#### TAREAS DEL EJERCICIO
1. Responde estas preguntas sobre el fragmento:
(a) ¿Qué dos organizaciones se nombran como asociados nacionalistas del Govern?
(b) ¿Qué partido se señala como responsable del gobierno derechista y autoritario?
(c) Además de los sectores revolucionarios, ¿qué grupos se involucraron en el enfrentamiento?
2. Reproduce sin cambios el pasaje del fragmento que comienza en "Todo lo que" y termina en "optar por luchar.".

#### FRAGMENTO DE PÁGINA
==============================
Todo lo que se construya desde abajo es bueno….a no ser que se eleve sobre unos pedestales preparados desde arriba…

Cuando está a punto de empezar la campaña electoral y volvemos a contemplar el insufrible espectáculo de la competición entre partidos para cosechar el máximo numero de votos, quizás sea buen momento para hacer balance del intenso periodo de enfrentamiento entre el Gobierno y el Estado Español, por una parte, y el aspirante a  ser un Estado Catalán, por otra. Un enfrentamiento en el que sectores revolucionarios, así como bastantes anarquistas y anarcosindicalistas, se involucraron al considerar que había que tomar partido, que era necesario estar allí donde estaba el pueblo, y que era preciso optar por luchar.
Hoy, la cuestión ya no consiste en saber si tenía sentido colaborar, desde posturas libertarias, con un proyecto cuya finalidad última era la creación de un Estado, ni si era coherente entrar en la contienda liderada por el nacionalismo catalán. Ahora, se trata más bien de saber si la parte del movimiento anarquista que se involucró en esa batalla va a valorar los pros y contras de su andadura, o si, por lo contrario, va a elaborar un relato que le permita justificar su participación en la contienda, buscando la confirmación de que, finalmente, hizo lo más adecuado en una situación ciertamente compleja.

Lo cierto es que los principales argumentos de ese relato ya se están perfilando y apuntan a una mitificación de determinados eventos, magnificándolos en grado sumo. Si se tratase de una simple disparidad en cuanto a la apreciación subjetiva de esos eventos, el tema no sería preocupante, su relevancia radica en que cuando nos engañamos a nosotros mismos acerca de cómo ha sido el camino que hemos recorrido engendramos una serie de puntos ciegos que enturbian nuestra percepción de cómo, y por dónde, seguir avanzando.
Ese relato recoge el hecho cierto de que el desafío catalán presentaba unas facetas capaces de motivar la participación de quienes se muestran disconformes con el statu quo existente. En efecto, el conflicto desencadenado en Catalunya movilizaba a quienes deseaban avanzar hacia una sociedad más justa y más libre, con tintes de democracia participativa, acompañados de algunas pinceladas anticapitalistas, y se oponían, por mencionar tan solo algunos problemas:

— al régimen del 78, a los vergonzantes pactos de la Transición, a la monarquía, a la monopolización bipartidista del poder político, y a la sacralización de la Constitución.

— al gobierno derechista y autoritario de un Partido Popular corrupto y empeñando en recortar derechos sociales y libertades.

— a la represión policial y a la violencia de sus intervenciones.

— a las trabas contra la libre autodeterminación de los pueblos.

Quienes se involucraron en la lucha tienen razón en señalar la pluralidad de los aspectos que justificaban su participación, sin embargo, se autoengañarían si no reconocieran, al mismo tiempo, que las riendas de la batalla contra el Estado Español estaban totalmente en manos del Govern y de sus asociados nacionalistas (ANC y Ómnium Cultural), con el único objetivo de forzar la negociación de un nuevo reparto del Poder, y de conseguir, a plazo, el reconocimiento del Estado Catalán.
==============================
#### DATOS REGISTRADOS

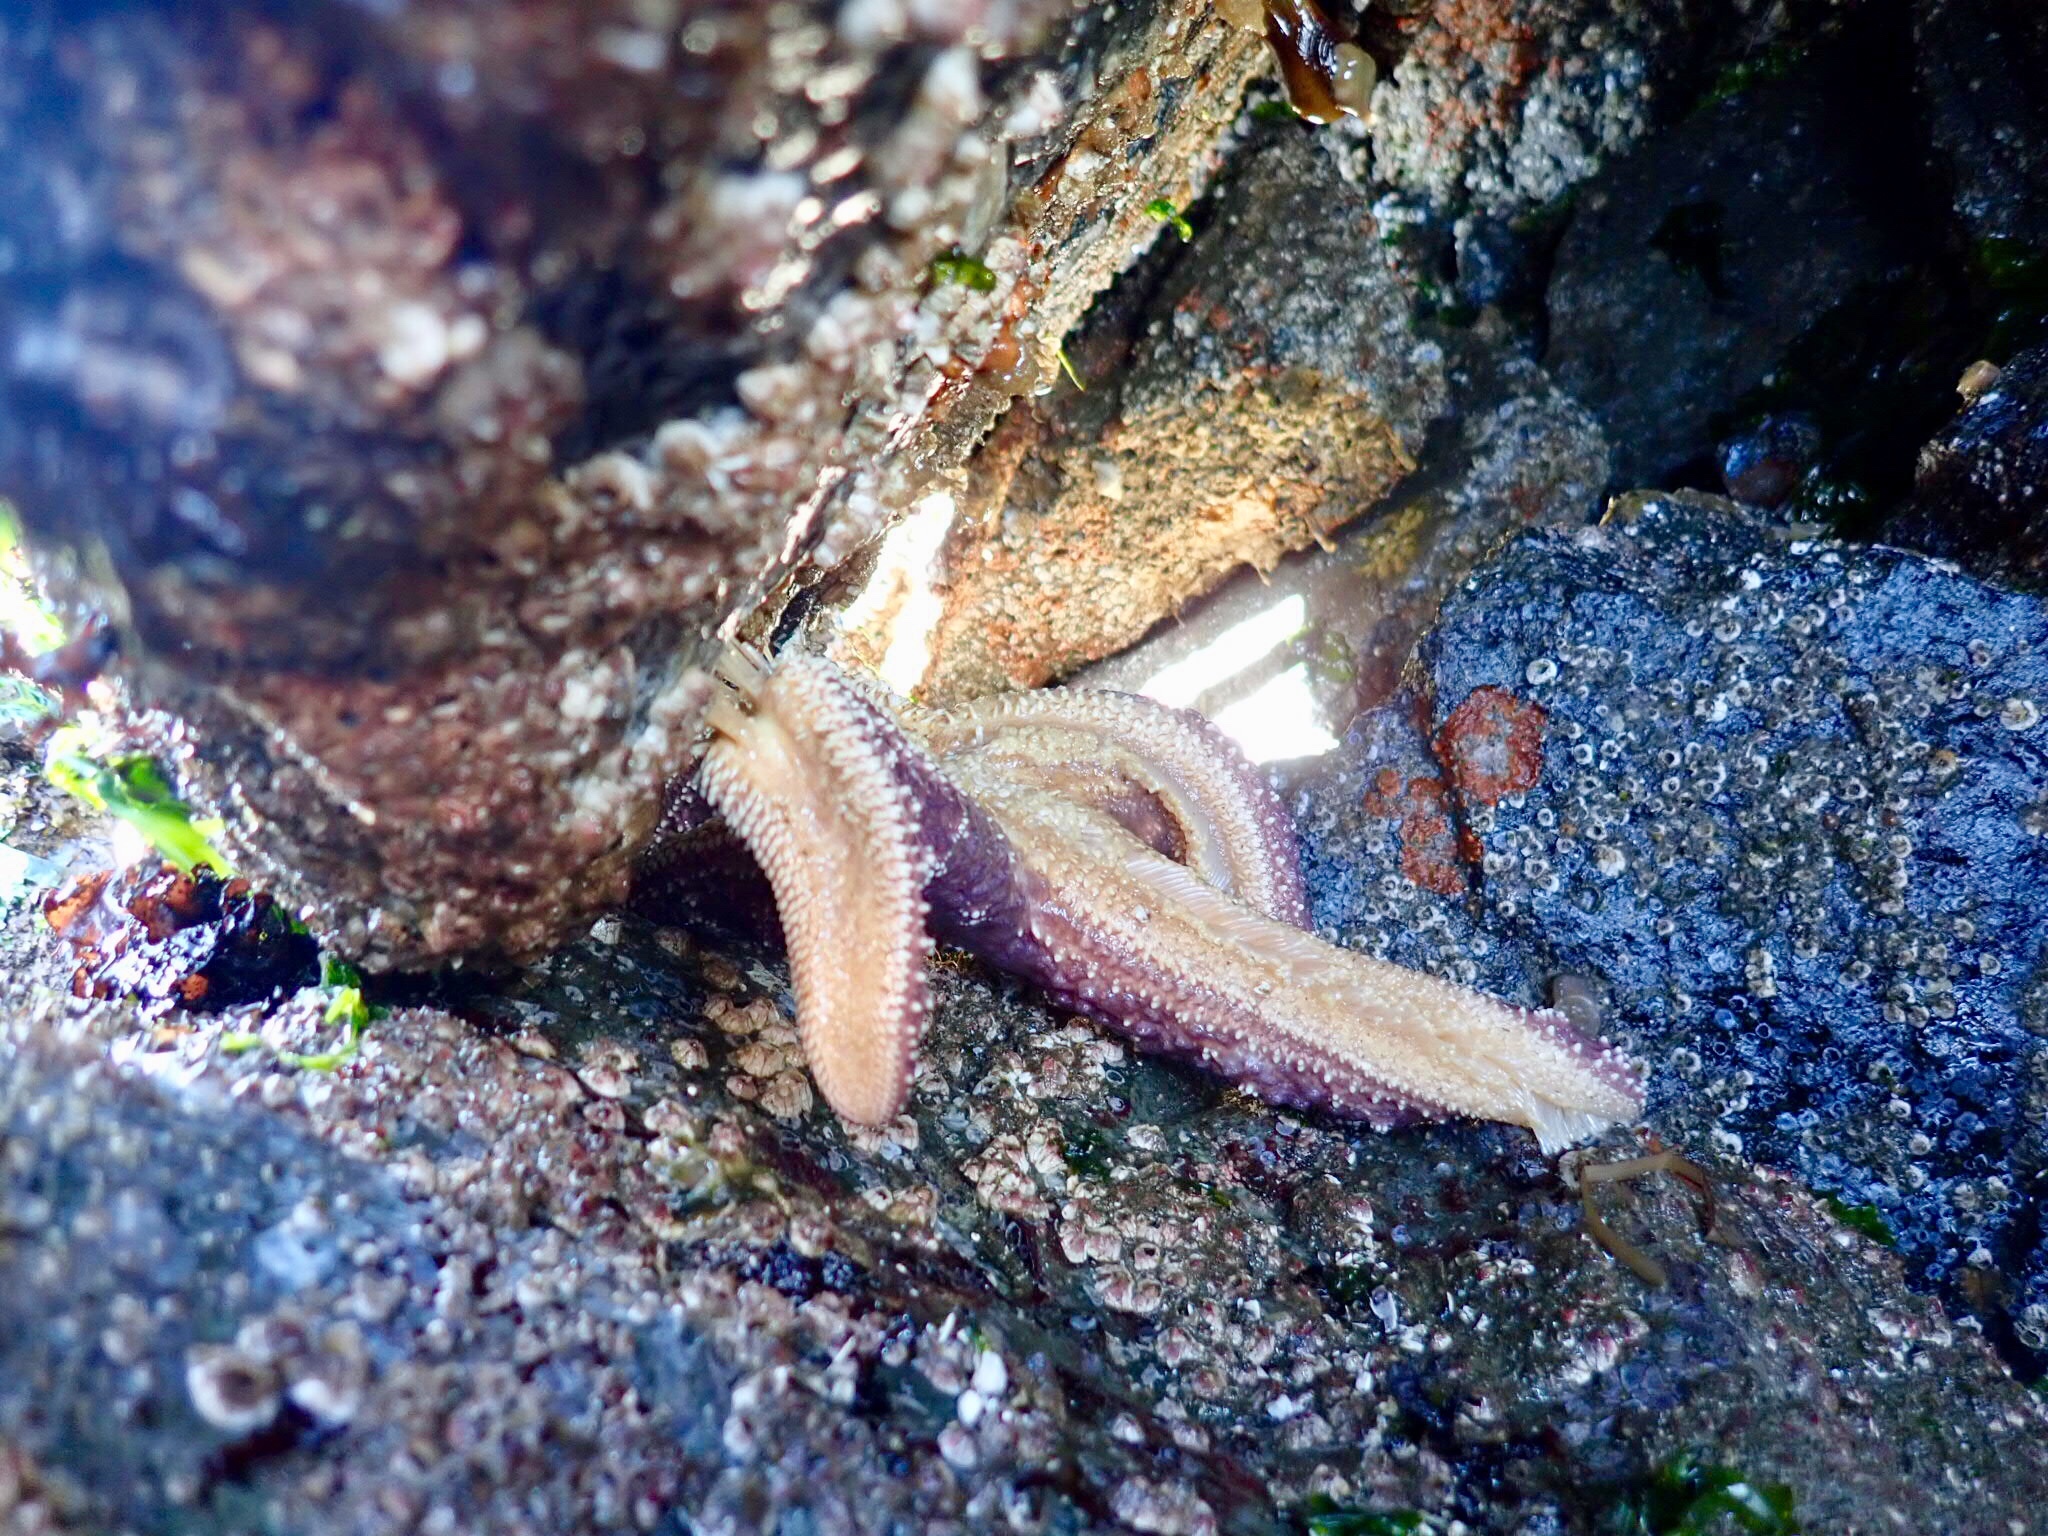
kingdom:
==============================
#### PROBLEMAS RESUELTOS
1.
(a) La ANC y Ómnium Cultural.
(b) El Partido Popular.
(c) Bastantes anarquistas y anarcosindicalistas.

2.
Todo lo que se construya desde abajo es bueno….a no ser que se eleve sobre unos pedestales preparados desde arriba…

Cuando está a punto de empezar la campaña electoral y volvemos a contemplar el insufrible espectáculo de la competición entre partidos para cosechar el máximo numero de votos, quizás sea buen momento para hacer balance del intenso periodo de enfrentamiento entre el Gobierno y el Estado Español, por una parte, y el aspirante a  ser un Estado Catalán, por otra. Un enfrentamiento en el que sectores revolucionarios, así como bastantes anarquistas y anarcosindicalistas, se involucraron al considerar que había que tomar partido, que era necesario estar allí donde estaba el pueblo, y que era preciso optar por luchar.